The Chi-squared test indicates a statistically significant association between export intensity and GDP growth classification (χ²(1) = 4.75, p = 0.029). Since the p-value is below 0.05, we reject the null hypothesis of independence under Fisher’s framework. This suggests that countries with different export intensities are not equally likely to experience above-median GDP growth, indicating a meaningful relationship between trade openness and economic performance.

Visualization 2 ; Export vs GDP Growth

df_clean <- df[!is.na(df$high_exports) & !is.na(df$high_growth), ]
prop_table <- df_clean |>
  group_by(high_exports, high_growth) |>
  summarise(n = n(), .groups = "drop") |>
  group_by(high_exports) |>
  mutate(prop = n / sum(n))

ggplot(prop_table, aes(x = high_exports, y = prop, fill = high_growth)) +
  geom_col() +
  geom_text(aes(label = paste0(round(prop * 100, 1), "%")),
            position = position_stack(vjust = 0.5),
            color = "white", fontface = "bold", size = 4) +
  scale_y_continuous(labels = percent_format()) +
  labs(title = "Percentage of High Growth by Export Intensity",
       x = "Export Group",
       y = "Percentage",
       fill = "Growth Category") +
  theme_minimal()

The chart shows that 52.3% of low-export countries experienced high growth, compared to 46.7% of high-export countries. Although the difference is modest, the Chi-square test confirms that this variation is statistically significant (p = 0.029).
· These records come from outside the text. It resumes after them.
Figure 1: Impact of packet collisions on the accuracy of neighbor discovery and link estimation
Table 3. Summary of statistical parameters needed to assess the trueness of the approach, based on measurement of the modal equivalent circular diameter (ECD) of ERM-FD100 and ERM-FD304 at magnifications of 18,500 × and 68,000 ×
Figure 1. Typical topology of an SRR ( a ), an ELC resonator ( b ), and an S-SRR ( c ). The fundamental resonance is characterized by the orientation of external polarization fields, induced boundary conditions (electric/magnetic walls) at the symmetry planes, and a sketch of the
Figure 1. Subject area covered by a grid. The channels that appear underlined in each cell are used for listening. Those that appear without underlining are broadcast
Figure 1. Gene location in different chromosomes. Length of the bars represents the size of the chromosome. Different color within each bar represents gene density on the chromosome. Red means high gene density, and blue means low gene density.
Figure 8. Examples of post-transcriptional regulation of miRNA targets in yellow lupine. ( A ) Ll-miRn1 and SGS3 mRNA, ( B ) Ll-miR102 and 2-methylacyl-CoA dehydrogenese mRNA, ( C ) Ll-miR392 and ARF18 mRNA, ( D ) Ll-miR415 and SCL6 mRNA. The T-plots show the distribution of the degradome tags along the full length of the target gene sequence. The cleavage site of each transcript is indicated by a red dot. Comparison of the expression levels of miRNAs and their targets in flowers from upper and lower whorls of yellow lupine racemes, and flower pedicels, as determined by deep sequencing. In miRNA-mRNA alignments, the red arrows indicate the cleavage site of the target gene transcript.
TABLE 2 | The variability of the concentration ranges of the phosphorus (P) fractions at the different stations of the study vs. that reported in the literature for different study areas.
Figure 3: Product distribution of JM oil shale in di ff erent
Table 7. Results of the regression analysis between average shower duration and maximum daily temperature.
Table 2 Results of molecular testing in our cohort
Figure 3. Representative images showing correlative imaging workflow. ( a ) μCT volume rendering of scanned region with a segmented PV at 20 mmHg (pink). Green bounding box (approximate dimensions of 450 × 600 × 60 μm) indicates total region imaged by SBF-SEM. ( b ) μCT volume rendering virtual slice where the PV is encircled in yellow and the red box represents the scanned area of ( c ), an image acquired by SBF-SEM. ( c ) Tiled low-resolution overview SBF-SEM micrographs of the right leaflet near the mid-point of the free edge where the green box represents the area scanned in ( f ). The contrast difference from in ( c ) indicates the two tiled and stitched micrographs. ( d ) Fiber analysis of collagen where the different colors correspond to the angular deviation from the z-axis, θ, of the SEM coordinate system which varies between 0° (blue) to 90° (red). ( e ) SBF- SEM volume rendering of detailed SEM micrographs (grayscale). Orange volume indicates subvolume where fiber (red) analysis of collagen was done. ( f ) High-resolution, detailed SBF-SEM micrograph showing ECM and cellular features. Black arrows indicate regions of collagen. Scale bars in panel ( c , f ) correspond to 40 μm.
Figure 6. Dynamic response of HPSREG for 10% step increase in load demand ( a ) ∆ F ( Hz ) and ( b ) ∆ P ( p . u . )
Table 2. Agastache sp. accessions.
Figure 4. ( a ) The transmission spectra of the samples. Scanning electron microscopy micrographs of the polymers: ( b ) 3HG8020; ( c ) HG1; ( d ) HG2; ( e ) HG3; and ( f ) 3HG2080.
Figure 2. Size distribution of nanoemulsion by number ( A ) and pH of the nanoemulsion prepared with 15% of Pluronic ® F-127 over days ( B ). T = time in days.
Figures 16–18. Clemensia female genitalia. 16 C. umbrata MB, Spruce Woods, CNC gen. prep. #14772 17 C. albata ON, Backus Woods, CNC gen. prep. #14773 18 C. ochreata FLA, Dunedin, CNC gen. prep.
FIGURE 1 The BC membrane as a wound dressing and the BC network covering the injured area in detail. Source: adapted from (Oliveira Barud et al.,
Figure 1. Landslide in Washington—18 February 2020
This suggests export intensity and GDP growth classification are related, though the effect appears small in magnitude.

Any Further Questions

Is there a nonlinear threshold?

Is the relationship nonlinear, do extremely high export shares reduce growth?

Does export composition (manufacturing vs commodities) matter?

Would the results change if we used mean growth instead of median-based classification?